Executive chef Tony Newton presents each entrée on colorful

plates, although it’s difficult to tear your eyes away from the swaying palms

and the boats nearby to notice that. Other tempting dishes include a

Mediterranean grilled chicken salad ($9.95), mesquite smoked turkey club

($7.95) and fresh salmon fillet ($12.95).

We completed our lunch by sharing the Turtle Club Chocolate

Nemesis ($7.95), a four-layer chocolate cake drizzled with chocolate sauce. The

dessert was formidable—so large and rich that the two of us probably could have

split it with the next table. Other desserts include a white chocolate carrot

cake, banana split sundae, key lime chiffon pie and wild berry tart ($4.95-$7.95).

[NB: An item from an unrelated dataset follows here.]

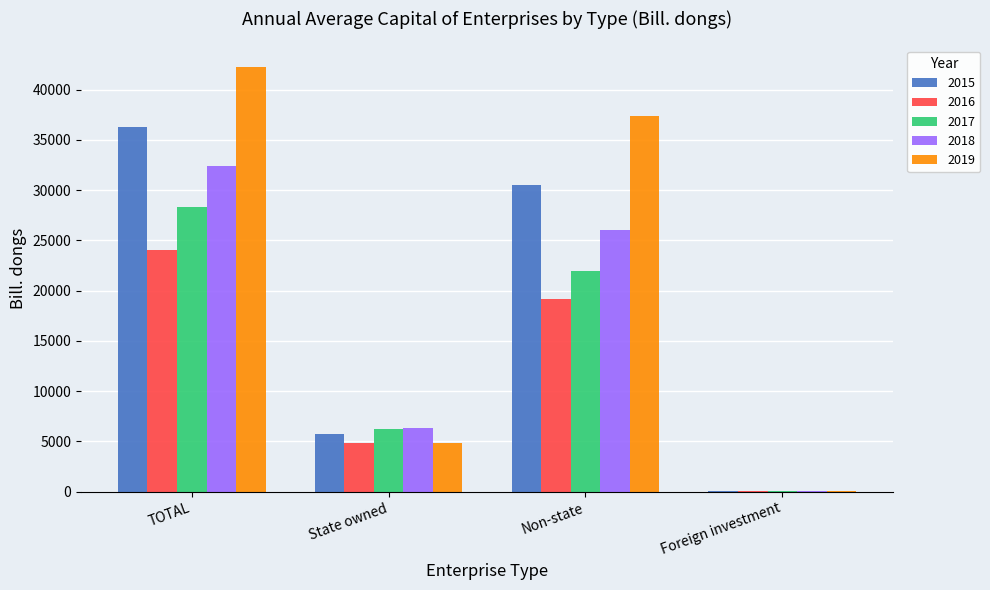

What is the maximum value for 2017?

28277.0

Atmosphere: Relaxed Gulf-front retreat. As you walk through

the resort’s courtyard leading to the Turtle Club, the flowering hibiscus and

palm trees with the white sand beach and blue of the Gulf beyond all remind you

why you live here. You can dine indoors, where the dark wood tables, shuttered

windows and framed fish prints beckon you to relax, or outdoors under an

umbrella-covered table. It was a wise decision to convert what was once the

site of a shuffleboard court into the mellow 180-seat restaurant.

Service: We arrived at noon and were seated immediately.

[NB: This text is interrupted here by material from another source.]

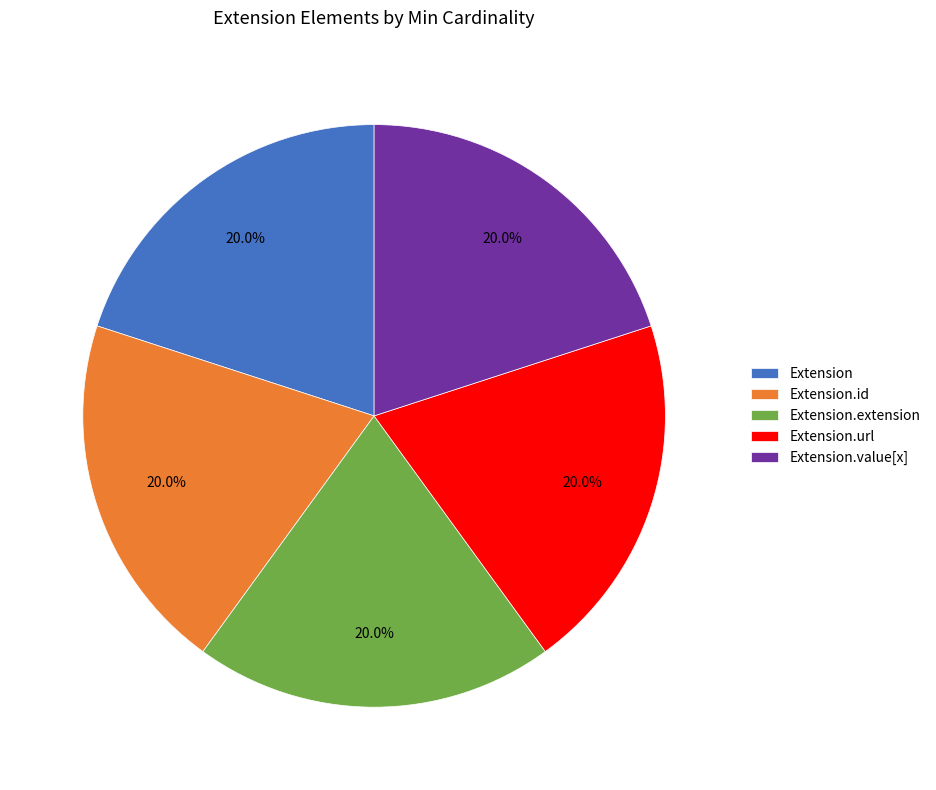

How many slices are in this pie chart?

5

During season you may need to be prepared for a short wait, especially for a

spot on the beach.

Our attentive server probably wished we were as attentive to

the menu as we were to the view. In fact, she returned three times before we

finally diverted our eyes from the spectacular panorama to decide what to eat.

Power Quotient: More brief attire than briefcases. Families,

shorts-and-T-shirt-clad couples and Naples Trolley riders (there’s a stop at

the resort) took advantage of the reasonably priced lunch and fabulous view,

although a few in business attire cozied up to the bar. “We do get quite a bit

of the business crowd here,” says general manager Roy Newsome. If you want to

step away from the hectic pace of the office and join the tourists for the

afternoon, this is the place.

Turtle Club

9225 Gulfshore Drive N., Naples. (239) 592-6557. Lunch:

11:30 a.m.-3 p.m. Dinner: 5-9 p.m. daily and until 10 p.m. Friday and Saturday.

Credit cards. Valet parking. Reservations taken for dinner.